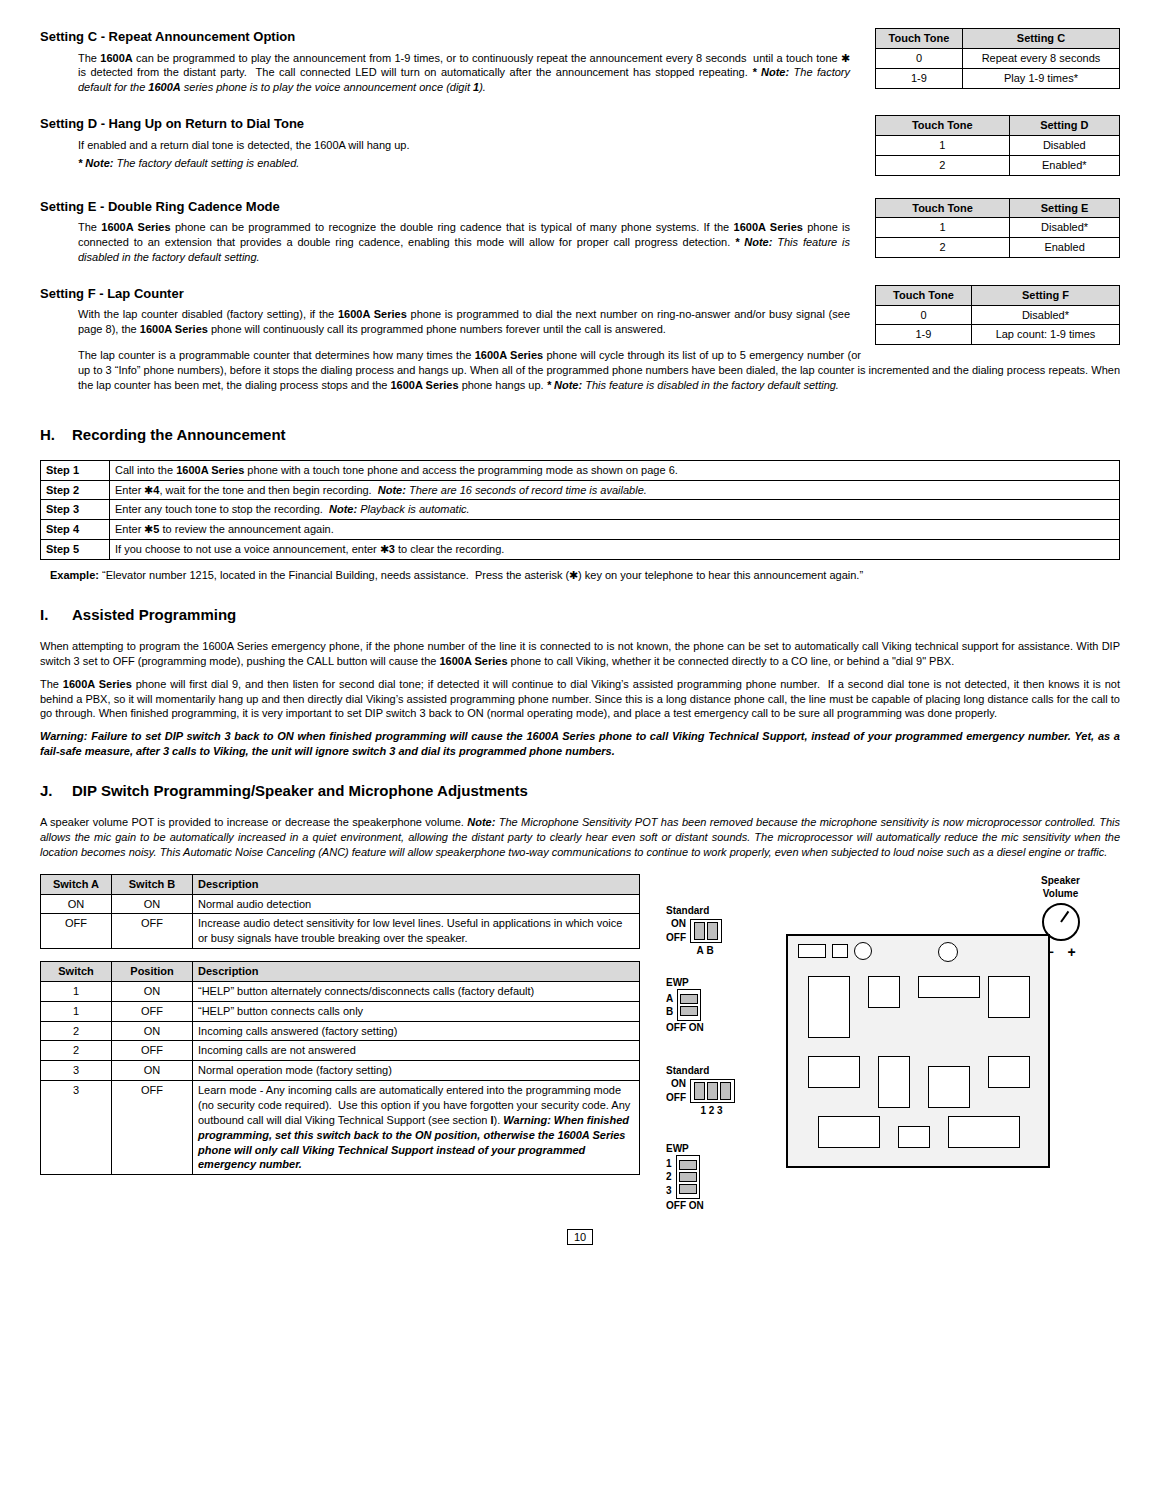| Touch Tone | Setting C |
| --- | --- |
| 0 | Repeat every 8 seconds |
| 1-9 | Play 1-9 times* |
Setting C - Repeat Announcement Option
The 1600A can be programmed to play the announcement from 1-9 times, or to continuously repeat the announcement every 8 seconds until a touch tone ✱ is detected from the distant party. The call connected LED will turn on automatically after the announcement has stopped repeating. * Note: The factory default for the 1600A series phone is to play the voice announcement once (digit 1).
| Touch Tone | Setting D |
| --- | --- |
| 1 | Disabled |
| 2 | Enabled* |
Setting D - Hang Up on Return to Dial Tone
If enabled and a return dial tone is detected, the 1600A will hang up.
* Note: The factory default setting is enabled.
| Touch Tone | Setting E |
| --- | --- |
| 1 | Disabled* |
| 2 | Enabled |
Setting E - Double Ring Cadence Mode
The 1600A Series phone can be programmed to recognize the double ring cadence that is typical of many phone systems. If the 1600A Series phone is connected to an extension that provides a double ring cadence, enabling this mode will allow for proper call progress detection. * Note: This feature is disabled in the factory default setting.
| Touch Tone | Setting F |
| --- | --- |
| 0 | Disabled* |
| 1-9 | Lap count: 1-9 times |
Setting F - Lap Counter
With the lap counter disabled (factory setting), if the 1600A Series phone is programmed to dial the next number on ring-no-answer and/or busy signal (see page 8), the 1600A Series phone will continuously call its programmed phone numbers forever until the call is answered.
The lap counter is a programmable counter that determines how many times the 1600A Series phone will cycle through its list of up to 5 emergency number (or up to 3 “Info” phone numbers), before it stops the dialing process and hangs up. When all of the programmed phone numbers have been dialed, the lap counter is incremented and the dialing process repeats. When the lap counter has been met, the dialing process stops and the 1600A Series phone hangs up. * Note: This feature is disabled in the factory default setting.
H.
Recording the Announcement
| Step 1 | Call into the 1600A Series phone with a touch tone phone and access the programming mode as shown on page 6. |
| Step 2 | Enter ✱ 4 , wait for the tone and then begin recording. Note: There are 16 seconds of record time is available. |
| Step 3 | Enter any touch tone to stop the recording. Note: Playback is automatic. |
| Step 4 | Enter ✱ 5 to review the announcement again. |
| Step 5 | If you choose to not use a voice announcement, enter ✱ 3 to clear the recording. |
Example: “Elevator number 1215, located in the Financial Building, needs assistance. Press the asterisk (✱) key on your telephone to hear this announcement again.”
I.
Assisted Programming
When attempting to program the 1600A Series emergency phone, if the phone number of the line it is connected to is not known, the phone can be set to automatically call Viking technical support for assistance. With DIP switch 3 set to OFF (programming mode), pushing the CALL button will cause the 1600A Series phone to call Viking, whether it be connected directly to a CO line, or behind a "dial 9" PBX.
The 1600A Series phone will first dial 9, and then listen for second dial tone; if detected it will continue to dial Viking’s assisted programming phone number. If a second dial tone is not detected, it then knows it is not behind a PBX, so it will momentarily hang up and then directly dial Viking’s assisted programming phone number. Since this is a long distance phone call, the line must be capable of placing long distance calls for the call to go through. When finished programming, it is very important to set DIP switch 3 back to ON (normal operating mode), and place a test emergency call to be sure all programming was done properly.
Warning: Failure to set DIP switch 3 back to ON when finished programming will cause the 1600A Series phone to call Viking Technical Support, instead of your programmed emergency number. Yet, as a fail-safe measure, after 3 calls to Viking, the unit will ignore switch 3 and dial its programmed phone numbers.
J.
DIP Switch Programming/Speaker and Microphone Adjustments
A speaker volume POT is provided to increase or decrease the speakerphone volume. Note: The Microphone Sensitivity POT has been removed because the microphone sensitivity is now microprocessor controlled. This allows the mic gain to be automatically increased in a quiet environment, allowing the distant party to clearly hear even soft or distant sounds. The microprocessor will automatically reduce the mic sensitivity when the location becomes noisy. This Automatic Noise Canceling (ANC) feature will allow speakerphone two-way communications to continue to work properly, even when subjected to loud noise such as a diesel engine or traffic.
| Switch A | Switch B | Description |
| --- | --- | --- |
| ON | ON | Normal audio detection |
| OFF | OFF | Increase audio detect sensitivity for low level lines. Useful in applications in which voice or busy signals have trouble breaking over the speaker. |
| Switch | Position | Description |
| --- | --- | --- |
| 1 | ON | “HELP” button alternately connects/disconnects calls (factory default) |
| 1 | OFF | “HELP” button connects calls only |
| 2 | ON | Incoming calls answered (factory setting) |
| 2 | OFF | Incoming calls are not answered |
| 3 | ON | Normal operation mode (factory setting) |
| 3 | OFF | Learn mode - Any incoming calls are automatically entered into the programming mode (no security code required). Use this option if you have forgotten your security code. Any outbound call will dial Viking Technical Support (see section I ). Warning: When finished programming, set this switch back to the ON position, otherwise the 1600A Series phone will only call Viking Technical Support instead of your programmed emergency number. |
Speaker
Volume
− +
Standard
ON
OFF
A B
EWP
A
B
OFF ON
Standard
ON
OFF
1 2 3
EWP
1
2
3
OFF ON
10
——————
From the line holding "is available. |" to the line holding "When attempting to", inclusive, restate each line above exactly as written.

= Output =
| Step 2 | Enter ✱ 4 , wait for the tone and then begin recording. Note: There are 16 seconds of record time is available. |
| Step 3 | Enter any touch tone to stop the recording. Note: Playback is automatic. |
| Step 4 | Enter ✱ 5 to review the announcement again. |
| Step 5 | If you choose to not use a voice announcement, enter ✱ 3 to clear the recording. |
Example: “Elevator number 1215, located in the Financial Building, needs assistance. Press the asterisk (✱) key on your telephone to hear this announcement again.”
I.
Assisted Programming
When attempting to program the 1600A Series emergency phone, if the phone number of the line it is connected to is not known, the phone can be set to automatically call Viking technical support for assistance. With DIP switch 3 set to OFF (programming mode), pushing the CALL button will cause the 1600A Series phone to call Viking, whether it be connected directly to a CO line, or behind a "dial 9" PBX.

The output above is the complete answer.